In various embodiments, the eNB 104 may use some or the entire truncated portion 404 of the subframe with truncation 406, for example (n+2), to perform LBT. The eNB 104 may also use some part of the truncated portion 404 of the subframe with truncation 406 as an idle period (e.g., the duration of the idle period may be similar to the DIFS period described in IEEE 802.11 specifications). After the eNB 104 performs LBT and determines that the carrier is free, the eNB 104 may also use some part of the truncated portion 404 of the subframe with truncation 406 to transmit a ‘carrier holding signal’ or ‘carrier busy signal’ until the next LTE pilot/data/control transmission can begin to ensure that other devices sensing the carrier detect that the carrier is occupied by the eNB and defer their transmissions (not specifically shown). The ‘carrier holding signal’ may be transmitted with the same power level or PSD level as the subsequent LTE pilot/data/control transmission. The ‘carrier holding signal’ may be a narrowband signal or a wideband signal and may/may not be centered within the operating channel on the unlicensed carrier frequency.

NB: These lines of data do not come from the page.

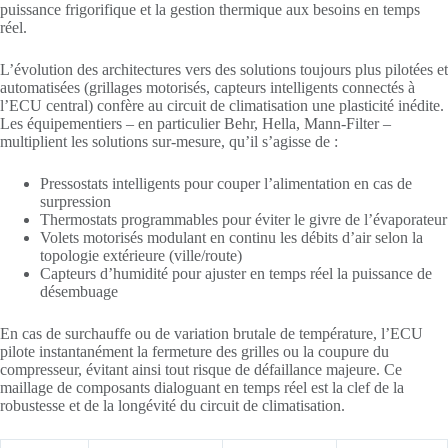
puissance frigorifique et la gestion thermique aux besoins en temps
réel.
L’évolution des architectures vers des solutions toujours plus pilotées et
automatisées (grillages motorisés, capteurs intelligents connectés à
l’ECU central) confère au circuit de climatisation une plasticité inédite.
Les équipementiers – en particulier Behr, Hella, Mann-Filter –
multiplient les solutions sur-mesure, qu’il s’agisse de :
Pressostats intelligents pour couper l’alimentation en cas de
surpression
Thermostats programmables pour éviter le givre de l’évaporateur
Volets motorisés modulant en continu les débits d’air selon la
topologie extérieure (ville/route)
Capteurs d’humidité pour ajuster en temps réel la puissance de
désembuage
En cas de surchauffe ou de variation brutale de température, l’ECU
pilote instantanément la fermeture des grilles ou la coupure du
compresseur, évitant ainsi tout risque de défaillance majeure. Ce
maillage de composants dialoguant en temps réel est la clef de la
robustesse et de la longévité du circuit de climatisation.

From a UE 106 perspective, it is beneficial for the UE 106 to be able to determine or to be provided information defining which of the received subframes in the subframe structure 400 are subframes with truncated transmissions 406 and the number (m) of OFDM symbols truncated in the truncated portion 404 of the subframes with truncation 406. If this information is not made available to the UE, the UE may attempt to receive the signals/channels transmitted by the eNB in a manner that assumes that the subframes therein do not have any truncation, which will lead to estimation/decoding errors that will cause retransmissions and inefficient carrier usage.